On the other hand, the ruling on an objection must be given immediately after an objection is
made, as what respondent judge did, unless the court desires to take a reasonable time to inform
itself on the question presented; but the ruling shall always be made during the trial and at such
time as will give the party against whom it is made an opportunity to meet the situations
presented by the ruling.17 Respondent judge correctly ordered the striking out of portions in Atty.
Arevalo's affidavit which are incompetent, irrelevant, or otherwise improper.18 Objections based
on irrelevancy and immateriality need no specification or explanation. Relevancy or materiality of
evidence is a matter of logic, since it is determined simply by ascertaining its logical connection
to a fact in issue in the case. We agree with OCA's observation that:

There is also nothing irregular when respondent [judge] did not issue an order to reflect
the objections of the defense counsel to each of the allegations in the sworn affidavit
which was adopted as the direct testimony of complainant's counsel as the court's rulings
thereto were made during the trial. As pointed out by respondent [judge], these matters
are already reflected in the transcript of stenographic notes and are not subject to written
order. Orders resolving motions for continuance made in the presence of the adverse
party, or those made in the course of a hearing or trial, may properly be made orally.
(Echaus vs. CA, GR No. 57343, July 23, 1990, [187 SCRA 672]). Moreover, the acts of a
judge in his/her judicial capacity are not subject to disciplinary action even though
erroneous in the absence of fraud, dishonesty or corruption which complainant failed to
prove in the instant case.

Further, while records show that the person alleged to have possession or control of the
documents sought to be produced is actually named or specified in the Motions for Writs of
Subpoena Duces Tecum and Ad Testificandum filed by complainant in Civil Case No. Q-03-
50379, respondent judge was correct not to have entertained the same as the legal fees
corresponding thereto were not paid.

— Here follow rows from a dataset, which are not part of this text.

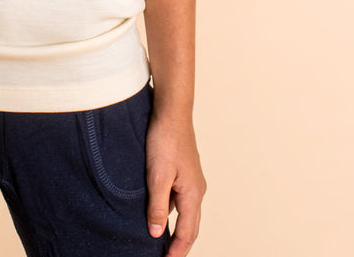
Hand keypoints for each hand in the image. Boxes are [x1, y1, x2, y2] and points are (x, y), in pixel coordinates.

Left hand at [146, 110, 205, 254]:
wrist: (171, 112)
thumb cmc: (165, 140)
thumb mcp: (157, 176)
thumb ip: (157, 206)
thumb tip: (157, 234)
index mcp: (193, 194)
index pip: (187, 233)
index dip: (177, 251)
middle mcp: (196, 190)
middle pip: (191, 226)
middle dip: (180, 244)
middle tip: (167, 256)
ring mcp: (192, 180)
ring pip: (185, 211)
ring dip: (176, 227)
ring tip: (161, 238)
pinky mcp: (184, 171)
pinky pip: (180, 198)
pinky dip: (172, 210)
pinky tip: (158, 209)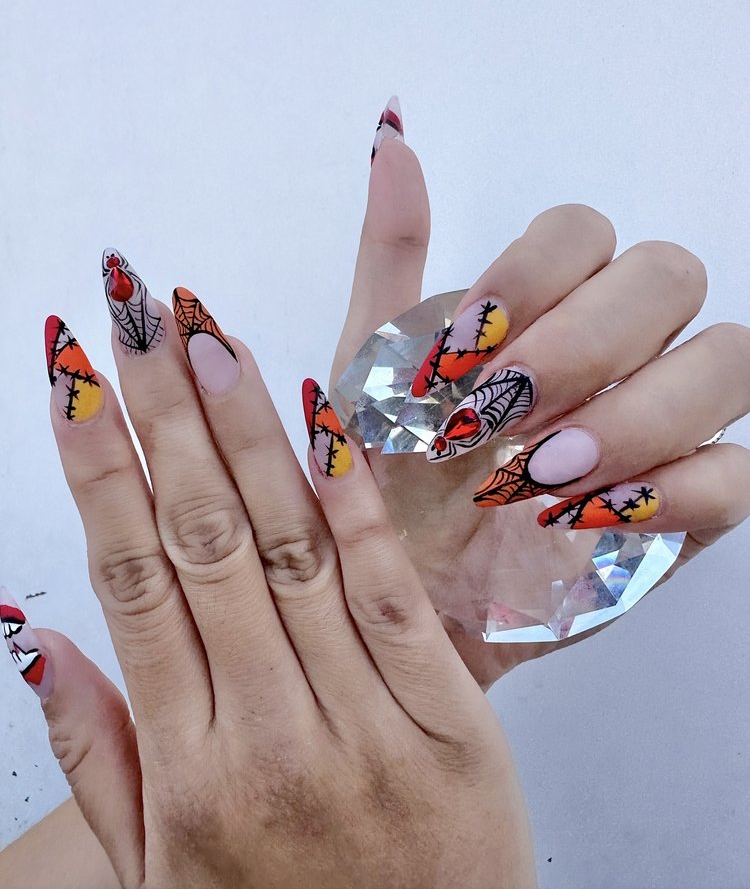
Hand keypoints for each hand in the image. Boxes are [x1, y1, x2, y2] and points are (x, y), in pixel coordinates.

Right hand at [2, 261, 534, 887]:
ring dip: (248, 429)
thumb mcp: (154, 874)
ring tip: (209, 336)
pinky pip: (392, 592)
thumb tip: (33, 632)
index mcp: (186, 767)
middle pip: (203, 537)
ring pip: (291, 547)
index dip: (98, 463)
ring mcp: (365, 721)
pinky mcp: (451, 718)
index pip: (128, 577)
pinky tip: (325, 419)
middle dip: (165, 412)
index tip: (77, 375)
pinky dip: (355, 502)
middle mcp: (267, 731)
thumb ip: (98, 750)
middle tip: (140, 312)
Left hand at [335, 107, 749, 688]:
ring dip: (637, 411)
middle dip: (586, 342)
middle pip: (668, 277)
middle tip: (501, 415)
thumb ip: (391, 259)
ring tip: (541, 474)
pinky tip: (591, 516)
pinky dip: (680, 487)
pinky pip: (741, 472)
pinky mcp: (685, 510)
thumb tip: (390, 136)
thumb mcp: (370, 373)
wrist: (395, 599)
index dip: (534, 274)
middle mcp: (614, 350)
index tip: (462, 350)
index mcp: (543, 305)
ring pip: (729, 359)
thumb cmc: (379, 484)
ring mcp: (660, 425)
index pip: (584, 230)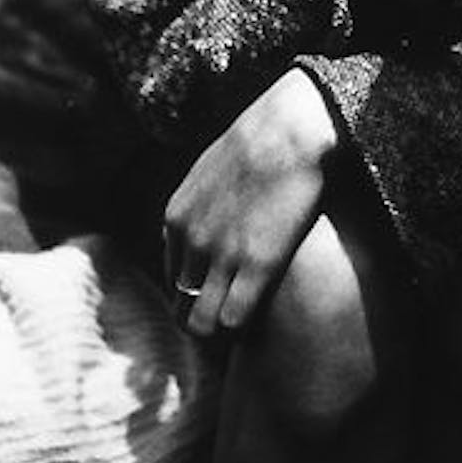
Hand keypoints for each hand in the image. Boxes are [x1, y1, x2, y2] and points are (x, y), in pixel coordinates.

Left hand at [163, 69, 337, 337]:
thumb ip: (195, 203)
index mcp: (177, 218)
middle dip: (200, 320)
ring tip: (240, 334)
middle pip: (182, 305)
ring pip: (201, 323)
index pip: (172, 277)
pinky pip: (234, 320)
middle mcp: (191, 242)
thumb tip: (190, 224)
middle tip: (227, 326)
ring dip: (218, 333)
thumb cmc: (259, 140)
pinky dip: (240, 330)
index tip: (215, 299)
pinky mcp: (257, 264)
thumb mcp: (208, 168)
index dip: (193, 294)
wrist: (289, 129)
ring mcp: (222, 256)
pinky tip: (258, 325)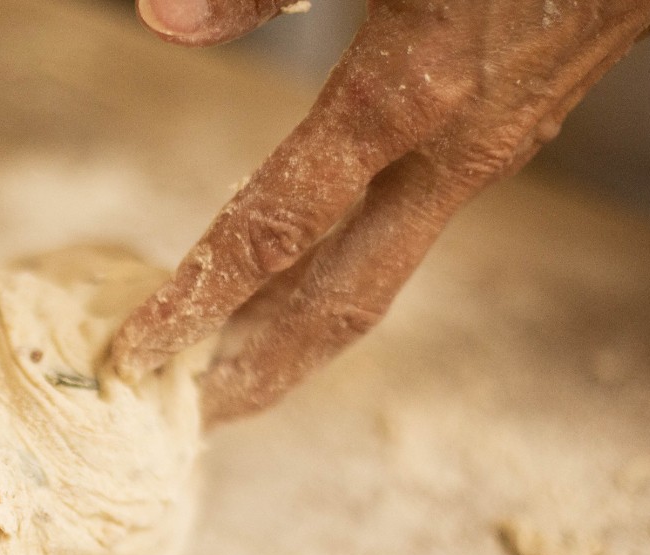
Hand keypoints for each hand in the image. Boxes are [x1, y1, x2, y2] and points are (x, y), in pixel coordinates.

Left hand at [112, 0, 649, 423]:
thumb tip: (162, 18)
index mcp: (408, 95)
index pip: (273, 230)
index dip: (199, 299)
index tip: (138, 353)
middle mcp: (453, 151)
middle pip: (337, 303)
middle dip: (257, 370)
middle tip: (187, 419)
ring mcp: (489, 152)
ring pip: (379, 278)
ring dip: (301, 336)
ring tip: (233, 371)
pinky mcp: (511, 135)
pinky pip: (407, 237)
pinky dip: (342, 280)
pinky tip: (307, 280)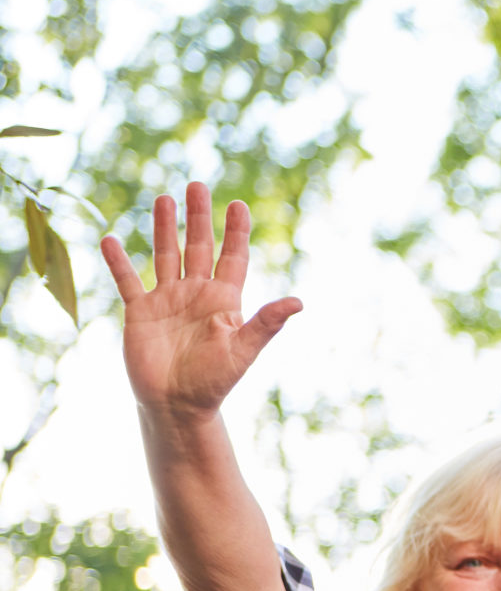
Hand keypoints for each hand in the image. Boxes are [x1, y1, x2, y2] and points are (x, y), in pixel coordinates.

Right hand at [101, 182, 300, 418]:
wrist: (177, 406)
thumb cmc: (215, 382)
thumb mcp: (243, 350)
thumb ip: (266, 323)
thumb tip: (298, 302)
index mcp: (224, 300)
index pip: (233, 257)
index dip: (236, 232)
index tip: (238, 205)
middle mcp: (197, 294)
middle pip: (198, 247)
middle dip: (199, 217)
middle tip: (198, 185)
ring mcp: (168, 300)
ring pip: (166, 255)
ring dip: (163, 227)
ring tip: (164, 198)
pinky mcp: (140, 312)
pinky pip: (128, 281)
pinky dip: (118, 261)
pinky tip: (111, 239)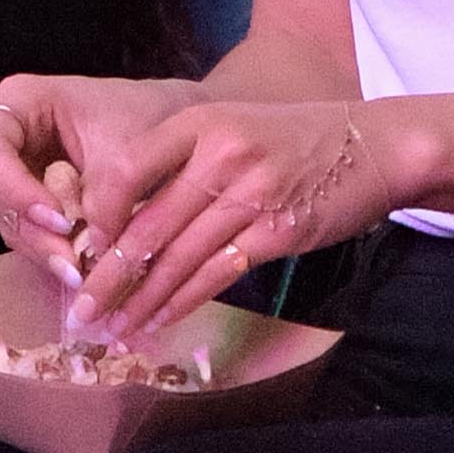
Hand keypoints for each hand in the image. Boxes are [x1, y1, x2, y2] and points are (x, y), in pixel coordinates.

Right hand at [0, 73, 199, 290]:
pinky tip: (81, 272)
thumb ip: (105, 191)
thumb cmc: (150, 118)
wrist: (177, 126)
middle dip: (32, 228)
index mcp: (23, 100)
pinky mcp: (34, 199)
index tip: (60, 219)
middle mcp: (11, 134)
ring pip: (11, 218)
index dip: (14, 188)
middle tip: (70, 262)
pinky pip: (30, 231)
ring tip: (79, 275)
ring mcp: (19, 169)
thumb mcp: (129, 148)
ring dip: (43, 249)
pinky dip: (54, 251)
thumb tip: (90, 246)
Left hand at [71, 98, 395, 342]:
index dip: (98, 217)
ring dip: (141, 301)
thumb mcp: (232, 127)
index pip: (127, 170)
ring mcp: (250, 194)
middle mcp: (220, 155)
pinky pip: (216, 274)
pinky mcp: (278, 231)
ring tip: (114, 329)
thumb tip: (126, 219)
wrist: (372, 145)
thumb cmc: (293, 139)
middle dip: (109, 277)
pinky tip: (160, 321)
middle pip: (147, 225)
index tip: (83, 251)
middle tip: (81, 312)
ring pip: (178, 257)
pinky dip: (183, 302)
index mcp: (199, 123)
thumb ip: (183, 162)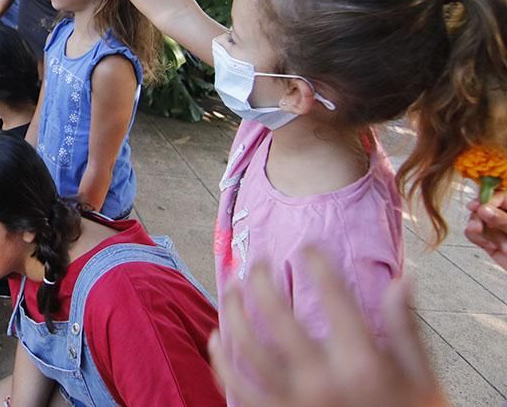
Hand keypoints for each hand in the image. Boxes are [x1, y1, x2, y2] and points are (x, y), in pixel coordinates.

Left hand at [208, 249, 446, 406]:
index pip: (334, 299)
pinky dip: (222, 363)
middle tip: (260, 262)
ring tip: (231, 289)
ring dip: (233, 313)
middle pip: (277, 317)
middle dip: (262, 281)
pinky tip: (216, 340)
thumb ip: (406, 329)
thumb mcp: (422, 378)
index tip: (308, 248)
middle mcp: (322, 380)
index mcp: (361, 363)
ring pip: (247, 349)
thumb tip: (404, 279)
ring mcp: (295, 401)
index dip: (318, 265)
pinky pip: (240, 388)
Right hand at [465, 189, 506, 269]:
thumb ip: (504, 221)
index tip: (479, 208)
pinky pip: (475, 235)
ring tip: (487, 242)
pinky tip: (488, 245)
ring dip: (478, 231)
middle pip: (485, 207)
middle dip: (479, 217)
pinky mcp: (490, 242)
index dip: (488, 200)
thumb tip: (484, 209)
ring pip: (477, 220)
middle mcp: (506, 219)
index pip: (501, 197)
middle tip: (476, 226)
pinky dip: (477, 239)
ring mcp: (499, 230)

Respondent judge is not obliged to remind complainant or
her counsel regarding said fees as the rules of procedure and practice already mandate that fees
prescribed in filing of pleadings or other application which initiates an action or proceeding shall
be paid in full.19However, this issue has become moot as respondent judge subsequently issued
the subpoena prayed for after the complainant paid the required fees.

Finally, complainant failed to present evidence to show the alleged bias of respondent judge;
mere suspicion that a judge was partial is not enough. 20 Bare allegations of partiality will not
suffice in an absence of a clear showing that will overcome the presumption that the judge
dispensed justice without fear or favor. It bears to stress again that a judge's appreciation or
misappreciation of the sufficiency of evidence adduced by the parties, or the correctness of a
judge's orders or rulings on the objections of counsels during the hearing, without proof of malice
on the part of respondent judge, is not sufficient to show bias or partiality.21 The Court will not
shirk from its responsibility of imposing discipline upon erring members of the bench. At the same
time, however, the Court should not hesitate to shield them from unfounded suits that only serve
to disrupt rather than promote the orderly administration of justice.

WHEREFORE, the instant administrative complaint against Judge Lydia Querubin-Layosa,


Presiding Judge, Regional Trial Court of Quezon City, Branch 217, is DISMISSED for lack of
merit.

SO ORDERED.

Panganiban, C.J., Austria-Martinez, Callejo, Sr., Chico-Nazario, J.J., concur.